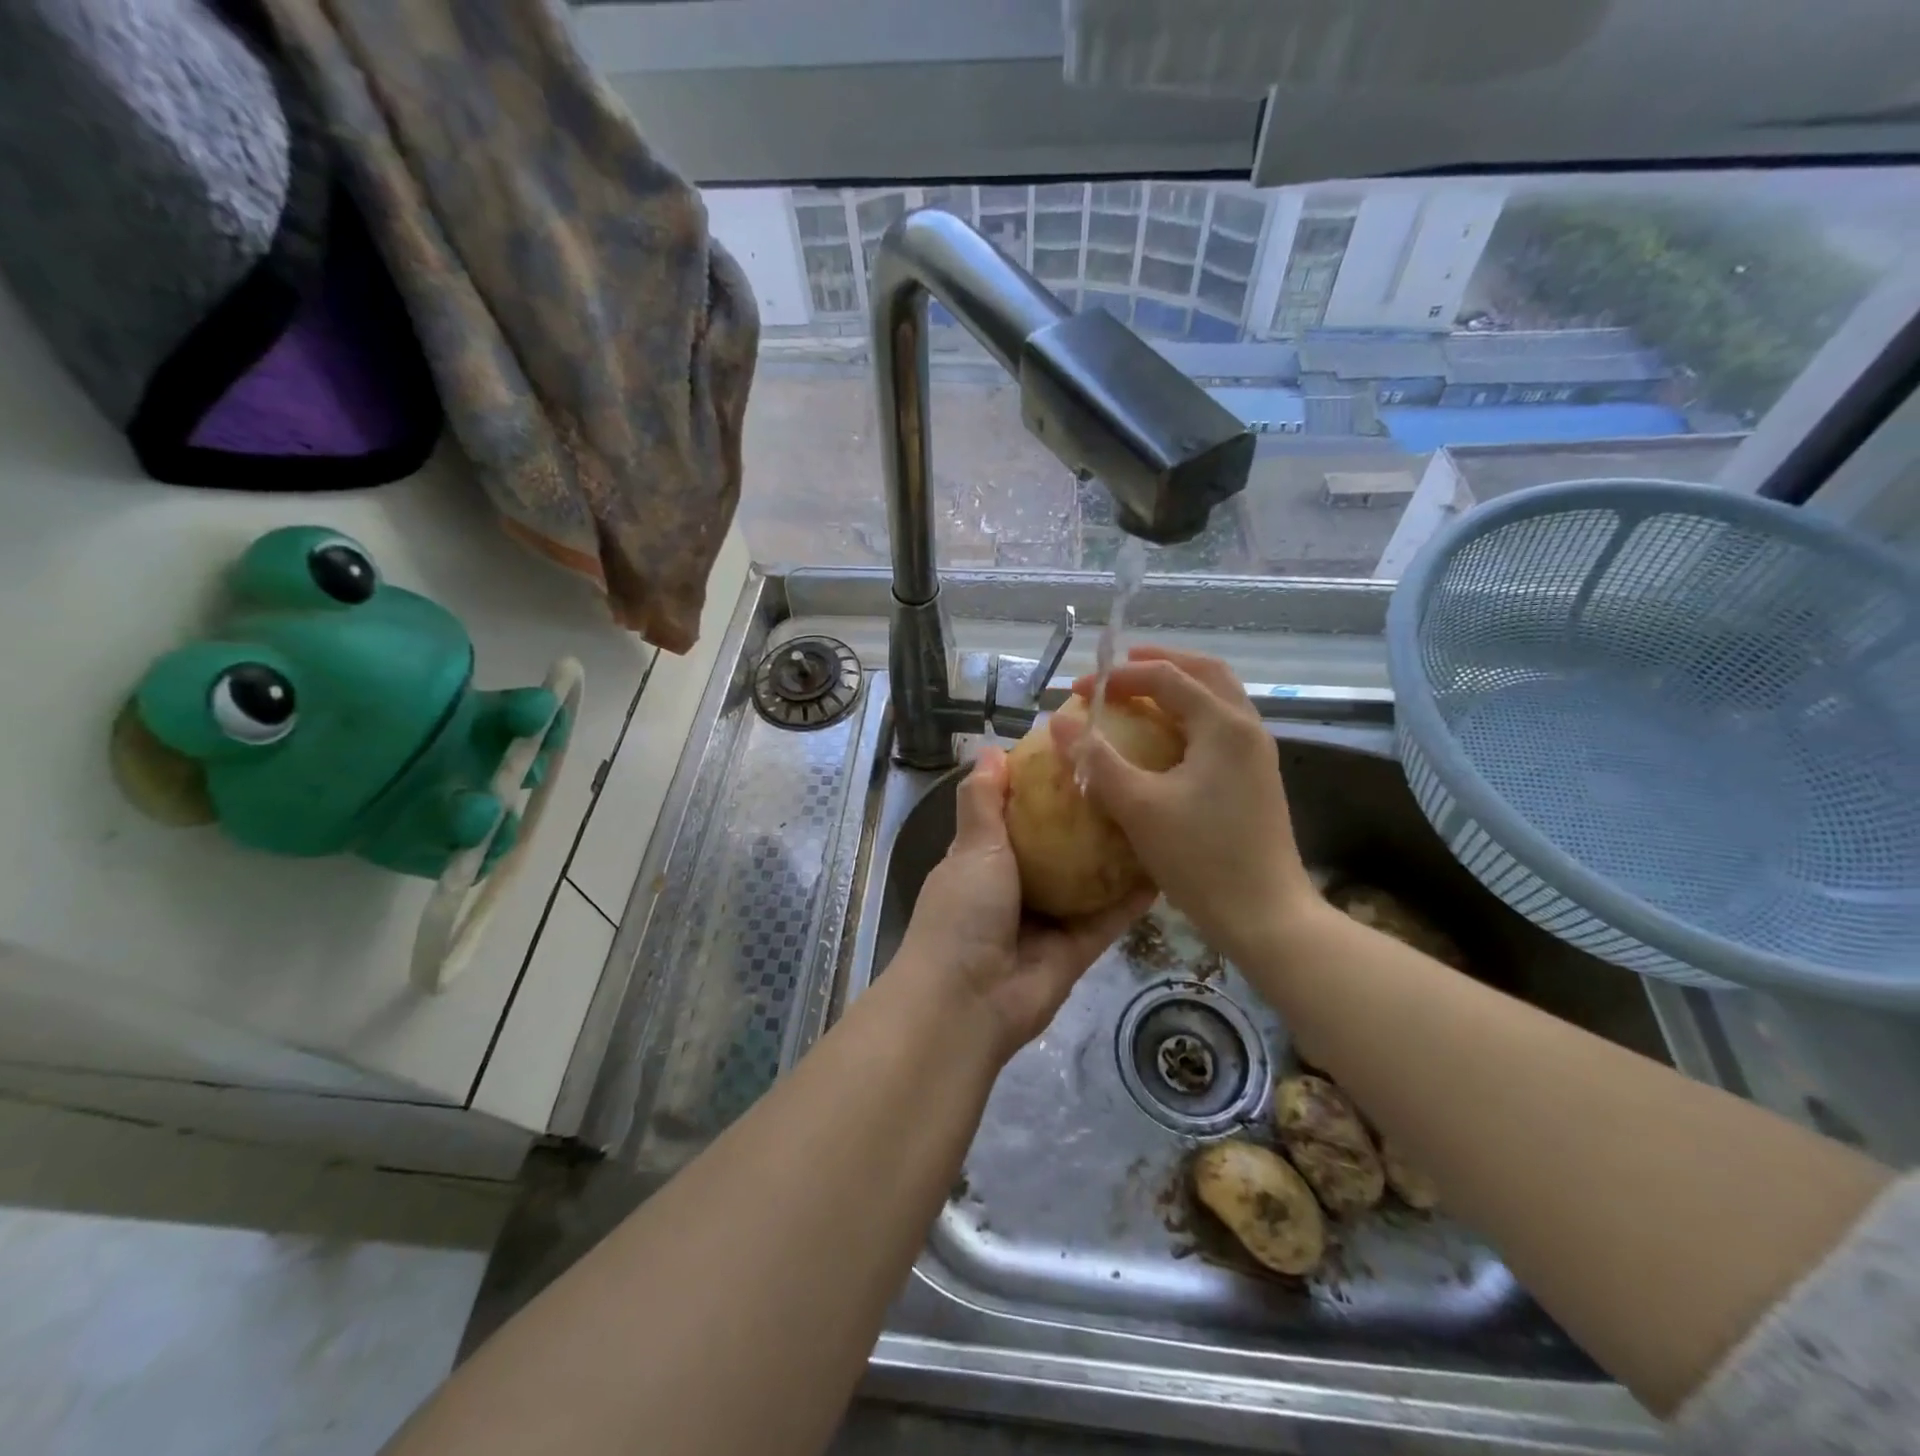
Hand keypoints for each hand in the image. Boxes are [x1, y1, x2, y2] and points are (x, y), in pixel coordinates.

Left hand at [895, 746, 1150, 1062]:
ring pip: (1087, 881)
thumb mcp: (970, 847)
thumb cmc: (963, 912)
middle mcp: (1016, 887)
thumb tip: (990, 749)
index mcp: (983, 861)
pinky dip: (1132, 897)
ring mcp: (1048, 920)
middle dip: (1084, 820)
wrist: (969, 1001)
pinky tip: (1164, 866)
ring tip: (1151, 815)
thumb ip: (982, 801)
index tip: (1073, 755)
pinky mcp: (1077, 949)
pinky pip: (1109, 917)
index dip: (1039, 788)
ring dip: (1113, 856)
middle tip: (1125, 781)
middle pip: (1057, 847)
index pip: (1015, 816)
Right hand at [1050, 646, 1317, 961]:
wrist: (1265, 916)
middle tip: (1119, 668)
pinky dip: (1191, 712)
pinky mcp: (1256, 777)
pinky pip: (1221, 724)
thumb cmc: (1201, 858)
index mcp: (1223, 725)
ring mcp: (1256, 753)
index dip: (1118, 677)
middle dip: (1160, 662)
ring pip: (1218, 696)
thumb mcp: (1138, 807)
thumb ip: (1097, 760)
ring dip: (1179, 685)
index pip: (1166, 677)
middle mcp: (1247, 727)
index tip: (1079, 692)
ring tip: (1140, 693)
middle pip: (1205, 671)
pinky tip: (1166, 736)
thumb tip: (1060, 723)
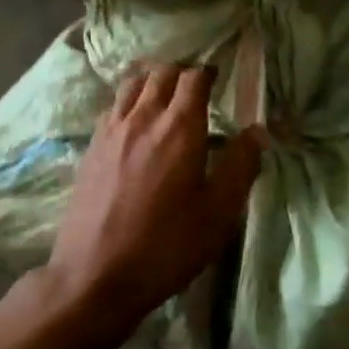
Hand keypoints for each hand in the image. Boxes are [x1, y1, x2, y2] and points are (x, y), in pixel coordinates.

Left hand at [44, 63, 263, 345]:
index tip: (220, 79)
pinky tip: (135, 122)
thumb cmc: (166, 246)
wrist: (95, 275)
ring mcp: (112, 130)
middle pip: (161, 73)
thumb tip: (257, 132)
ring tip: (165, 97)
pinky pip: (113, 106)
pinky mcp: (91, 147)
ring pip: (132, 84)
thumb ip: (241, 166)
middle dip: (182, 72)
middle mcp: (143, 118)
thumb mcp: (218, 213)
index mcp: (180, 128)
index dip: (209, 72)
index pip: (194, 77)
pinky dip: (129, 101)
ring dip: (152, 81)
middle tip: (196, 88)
◇ ◇ ◇ ◇ ◇
§ Directions for this task
Copy the entries above verbatim. Pictures do not belong in the copy.

§ Answer for this exercise
Hand keypoints for each hand in the image. Boxes are [x1, y1, x2, y2] and points are (x, y), in pixel coordinates.

Left hand at [895, 746, 1150, 1062]:
ring pip: (1087, 881)
thumb mcp: (970, 847)
thumb cmc: (963, 912)
middle mcp: (1016, 887)
thumb tip: (990, 749)
index mcp: (983, 861)
pinky dip: (1132, 897)
ring mcp: (1048, 920)
middle dip: (1084, 820)
wrist: (969, 1001)
pinky tip: (1164, 866)
ring tip: (1151, 815)
thumb ip: (982, 801)
index tip: (1073, 755)
pinky mcp: (1077, 949)
pinky pip: (1109, 917)
index dip: (1039, 788)
ring dip: (1113, 856)
middle tip: (1125, 781)
middle pip: (1057, 847)
index pip: (1015, 816)
Right hand at [1050, 646, 1317, 961]:
wrist: (1265, 916)
middle tip: (1119, 668)
pinky dip: (1191, 712)
pinky mcp: (1256, 777)
pinky pip: (1221, 724)
thumb cmc: (1201, 858)
index mcp: (1223, 725)
ring mcp: (1256, 753)
index dip: (1118, 677)
middle dip: (1160, 662)
ring pip: (1218, 696)
thumb mcp: (1138, 807)
thumb ip: (1097, 760)
ring dip: (1179, 685)
index pip: (1166, 677)
middle mcp: (1247, 727)
index tip: (1079, 692)
ring tip: (1140, 693)
middle pip: (1205, 671)
pinky tip: (1166, 736)
thumb tip: (1060, 723)
Hand keypoints for each hand in the image. Boxes are [x1, y1, x2, y2] and points are (x, y), in pixel coordinates.

Left hand at [44, 63, 263, 345]:
index tip: (220, 79)
pinky tip: (135, 122)
thumb cmc: (166, 246)
wrist: (95, 275)
ring mcp: (112, 130)
middle pip: (161, 73)
thumb tip: (257, 132)
ring tip: (165, 97)
pinky pip: (113, 106)
pinky mcp: (91, 147)
ring pip: (132, 84)
thumb ip: (241, 166)
middle dip: (182, 72)
middle mcp: (143, 118)
thumb mcp: (218, 213)
index mcp: (180, 128)
index dip: (209, 72)
index pip: (194, 77)
pinky dip: (129, 101)
ring dip: (152, 81)
middle tip: (196, 88)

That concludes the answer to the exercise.